* [Extract provided]:
--- --- ---

Max_update is not backward compatible. Fix in this diff.

Summary: max_update assertion in tri_stage_lr is introduced in D25040041 (6d2cf0d). It requires max-update to be defined, and breaks the backward compatibility of existing recipes. Since max-update is ONLY used when phase-ratio is defined. We recommend this change to keep it from breaking existing model recipes. Reviewed By: myleott Differential Revision: D25204247 fbshipit-source-id: 01f6f2f0935dfaff9f23501158af608e5d507145
facebookresearch · Nov 30, 2020 · f732b40 · f732b40
1 parent 9cf0bd9
commit f732b40
Showing 1 changed file with 2 additions and 2 deletions.

--- --- ---

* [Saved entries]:
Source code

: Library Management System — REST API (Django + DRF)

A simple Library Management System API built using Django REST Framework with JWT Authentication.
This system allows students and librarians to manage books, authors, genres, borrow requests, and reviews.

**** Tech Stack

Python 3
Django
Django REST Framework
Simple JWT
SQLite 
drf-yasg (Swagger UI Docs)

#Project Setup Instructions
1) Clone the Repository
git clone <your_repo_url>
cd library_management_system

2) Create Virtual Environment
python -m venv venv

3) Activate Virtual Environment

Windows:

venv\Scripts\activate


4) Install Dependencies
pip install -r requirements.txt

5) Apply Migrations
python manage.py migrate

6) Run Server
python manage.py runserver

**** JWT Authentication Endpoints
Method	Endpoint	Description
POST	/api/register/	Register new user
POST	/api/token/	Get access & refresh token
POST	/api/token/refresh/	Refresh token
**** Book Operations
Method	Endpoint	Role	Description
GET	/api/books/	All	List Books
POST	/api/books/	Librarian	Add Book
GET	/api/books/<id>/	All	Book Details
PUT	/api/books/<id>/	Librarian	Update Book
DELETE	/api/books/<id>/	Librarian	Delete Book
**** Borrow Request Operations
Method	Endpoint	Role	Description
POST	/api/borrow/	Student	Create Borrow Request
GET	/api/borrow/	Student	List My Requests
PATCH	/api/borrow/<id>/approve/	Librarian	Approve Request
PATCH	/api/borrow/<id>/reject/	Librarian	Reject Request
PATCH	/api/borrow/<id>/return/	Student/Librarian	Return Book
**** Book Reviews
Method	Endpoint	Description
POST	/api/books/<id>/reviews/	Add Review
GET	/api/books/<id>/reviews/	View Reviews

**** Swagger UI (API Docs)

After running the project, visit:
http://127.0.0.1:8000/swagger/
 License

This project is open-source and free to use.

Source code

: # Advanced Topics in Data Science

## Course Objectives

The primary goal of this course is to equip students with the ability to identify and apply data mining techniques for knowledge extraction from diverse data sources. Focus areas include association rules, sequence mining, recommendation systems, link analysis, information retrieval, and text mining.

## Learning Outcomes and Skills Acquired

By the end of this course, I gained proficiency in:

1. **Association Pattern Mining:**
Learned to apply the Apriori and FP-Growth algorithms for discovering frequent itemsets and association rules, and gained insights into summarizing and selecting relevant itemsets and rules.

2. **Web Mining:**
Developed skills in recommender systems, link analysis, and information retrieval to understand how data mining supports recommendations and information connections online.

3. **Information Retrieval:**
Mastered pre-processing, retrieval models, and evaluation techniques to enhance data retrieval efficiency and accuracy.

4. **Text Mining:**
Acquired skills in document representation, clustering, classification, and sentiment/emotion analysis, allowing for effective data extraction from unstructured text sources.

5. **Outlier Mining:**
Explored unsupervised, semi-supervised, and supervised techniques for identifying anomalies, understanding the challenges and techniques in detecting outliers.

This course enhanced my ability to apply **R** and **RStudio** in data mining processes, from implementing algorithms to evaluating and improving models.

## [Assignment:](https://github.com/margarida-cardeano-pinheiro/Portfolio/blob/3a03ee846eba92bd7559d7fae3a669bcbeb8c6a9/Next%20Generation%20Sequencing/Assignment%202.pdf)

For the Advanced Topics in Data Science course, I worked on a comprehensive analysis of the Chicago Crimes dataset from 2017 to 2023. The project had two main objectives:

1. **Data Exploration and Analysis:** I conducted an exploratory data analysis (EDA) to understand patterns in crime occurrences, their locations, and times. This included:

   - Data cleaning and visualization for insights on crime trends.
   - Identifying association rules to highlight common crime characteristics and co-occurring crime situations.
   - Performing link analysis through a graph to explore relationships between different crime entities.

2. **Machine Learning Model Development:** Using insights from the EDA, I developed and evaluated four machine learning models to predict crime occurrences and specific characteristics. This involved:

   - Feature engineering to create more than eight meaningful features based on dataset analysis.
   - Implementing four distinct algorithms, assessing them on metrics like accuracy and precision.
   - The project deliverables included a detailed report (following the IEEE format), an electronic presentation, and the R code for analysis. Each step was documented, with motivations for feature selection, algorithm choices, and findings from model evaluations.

--- --- ---

* [Exercise set]:
a – Can you rewrite the commit message from "Max_update is not" up to and including "and 2 deletions.", putting "configurations" in place of "recipes"?
b – Can you turn the listing, from the line with "After running the" up to and including the line with "Mastered pre-processing, retrieval", into a Markdown table with the columns Row and Line, numbering each row and leaving out blank lines?

* [Task responses]:
a –
Max_update is not backward compatible. Fix in this diff.

Summary: max_update assertion in tri_stage_lr is introduced in D25040041 (6d2cf0d). It requires max-update to be defined, and breaks the backward compatibility of existing configurations. Since max-update is ONLY used when phase-ratio is defined. We recommend this change to keep it from breaking existing model configurations. Reviewed By: myleott Differential Revision: D25204247 fbshipit-source-id: 01f6f2f0935dfaff9f23501158af608e5d507145
facebookresearch · Nov 30, 2020 · f732b40 · f732b40
1 parent 9cf0bd9
commit f732b40
Showing 1 changed file with 2 additions and 2 deletions.

b –
| Row | Line |
|---|---|
| 1 | After running the project, visit: |
| 2 | http://127.0.0.1:8000/swagger/ |
| 3 |  License |
| 4 | This project is open-source and free to use. |
| 5 | Source code |
| 6 | : # Advanced Topics in Data Science |
| 7 | ## Course Objectives |
| 8 | The primary goal of this course is to equip students with the ability to identify and apply data mining techniques for knowledge extraction from diverse data sources. Focus areas include association rules, sequence mining, recommendation systems, link analysis, information retrieval, and text mining. |
| 9 | ## Learning Outcomes and Skills Acquired |
| 10 | By the end of this course, I gained proficiency in: |
| 11 | 1. **Association Pattern Mining:** |
| 12 | Learned to apply the Apriori and FP-Growth algorithms for discovering frequent itemsets and association rules, and gained insights into summarizing and selecting relevant itemsets and rules. |
| 13 | 2. **Web Mining:** |
| 14 | Developed skills in recommender systems, link analysis, and information retrieval to understand how data mining supports recommendations and information connections online. |
| 15 | 3. **Information Retrieval:** |
| 16 | Mastered pre-processing, retrieval models, and evaluation techniques to enhance data retrieval efficiency and accuracy. |